Golfers have different ways of preparing for major championships. Some stay at home to rest, venturing out to practise at their local courses. Others seek the stimulus of competition.
For the past six years Tiger Woods and friends have come to Ireland to acclimatise to British Open conditions. This year, the friends have arrived again but Woods has stayed at home.
Reports say he is not expected to visit these shores and from America there is word that he has stayed at home in Orlando to practice at Isleworth, where he shot 59 in practice a few years ago.
He is also resting the knee on which he had surgery during the off-season and which delayed his start on the US Tour this season. And perhaps his five-stroke triumph at the Western Open on Sunday, his fourth victory of the year, persuaded him that he needed no special preparations for Royal St George's next week.
His mates, Mark O'Meara and Scott McCarron, may bump into Padraig Harrington whilst here. Harrington has opted to stay at home to work on the putting problems that saw him finish joint 61st at the European Open last week.
All of which leaves the Scottish Open at the mercy of a cast that includes Ernie Els, Phil Mickelson, John Daly and leading Europeans such as Colin Montgomerie, Darren Clarke and Jose Maria Olazabal.
Mickelson, who has slipped to eighth in the world rankings, has come in search of what he termed "competitive sharpness" ahead of the Open at Sandwich. His justification is that he last played the Scottish event in 2000 and finished equal seventh before going on to his best Open finish, joint 11th at St Andrews the following week. "So I decided to follow that path again. I find that playing the week before a major prepares me better for it," he said.
Els, who will be defending his Open title at Royal St George's, agrees that playing a course like Loch Lomond may not be the perfect preparation for a links course. "But any kind of competitive golf before next week - if you play well on a tough golf course like this - will definitely help you. It will help the nerves."
Els has an Open title to his name but Mickelson does not and neither does Montgomerie.
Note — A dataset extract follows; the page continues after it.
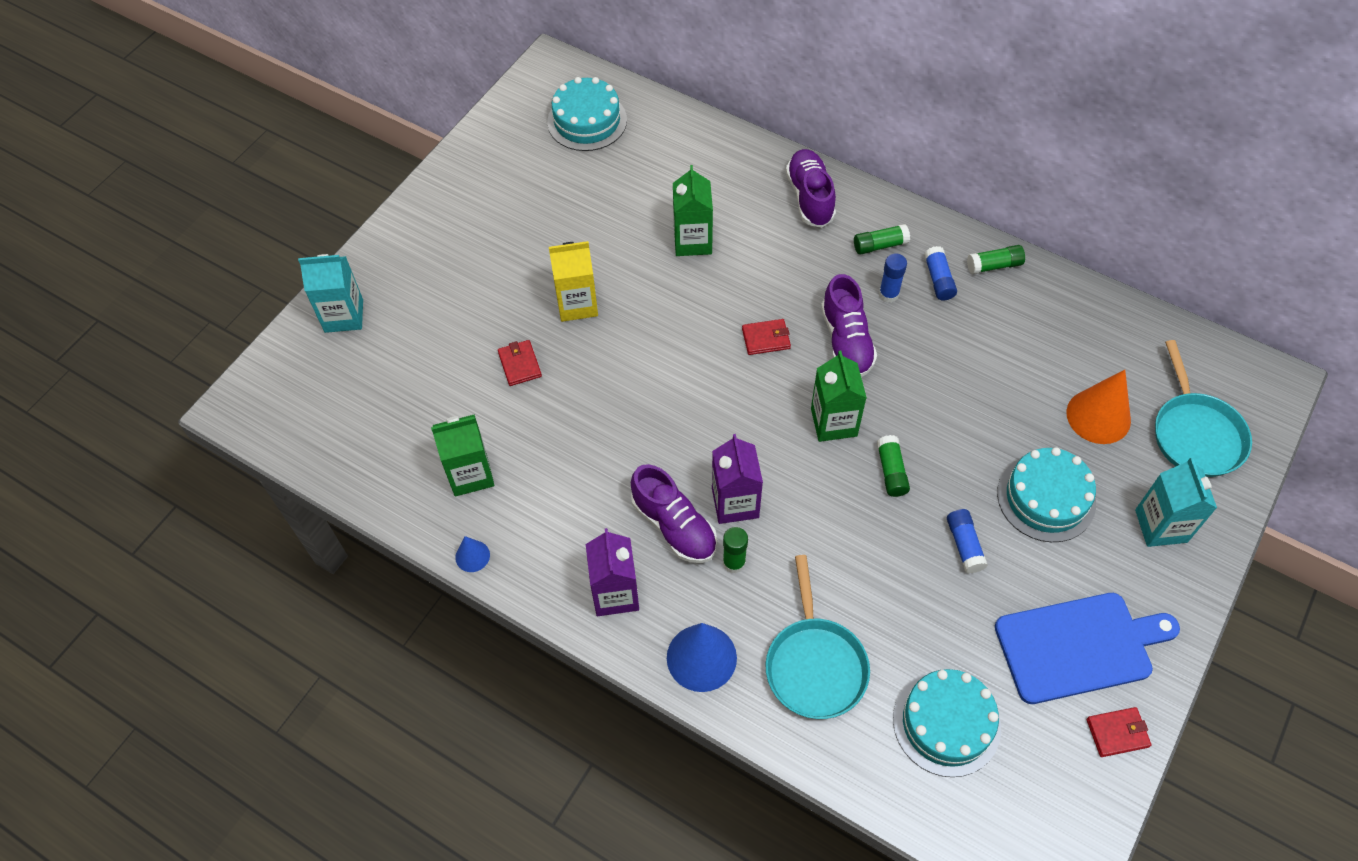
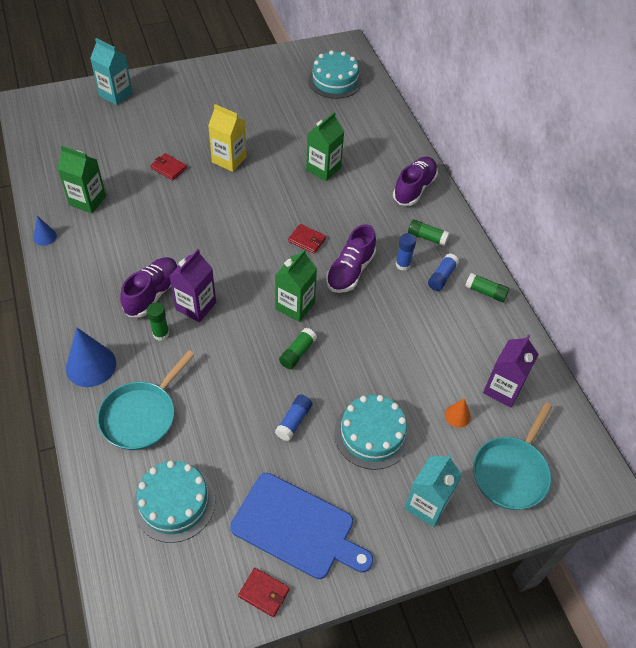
camera: 35 degrees right, 5 degrees down
red wallet [498,340,542,386] -> red wallet turned 75 degrees counterclockwise [150,153,187,180]
purple carton [586,528,639,616] -> purple carton moved to [483,335,539,407]
purple shoe [631,464,717,563] -> purple shoe turned 150 degrees counterclockwise [120,257,178,317]
orange cone [1067,370,1131,444] -> orange cone [445,398,471,428], size x0.52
And the Scot's form, with missed cuts in successive European Tour events last month, does not suggest that, at 40, he is about to break through the way O'Meara did when he won the Masters and the Open at the age of 41 in 1998.
Montgomerie remains optimistic although he is trying not to look beyond the Scottish Open, which he believes he can win. "It has been a disappointing year, with only three top 10s, but now I feel it is coming back," he said. "I feel comfortable over the ball, comfortable with my putting and I honestly feel I can win now."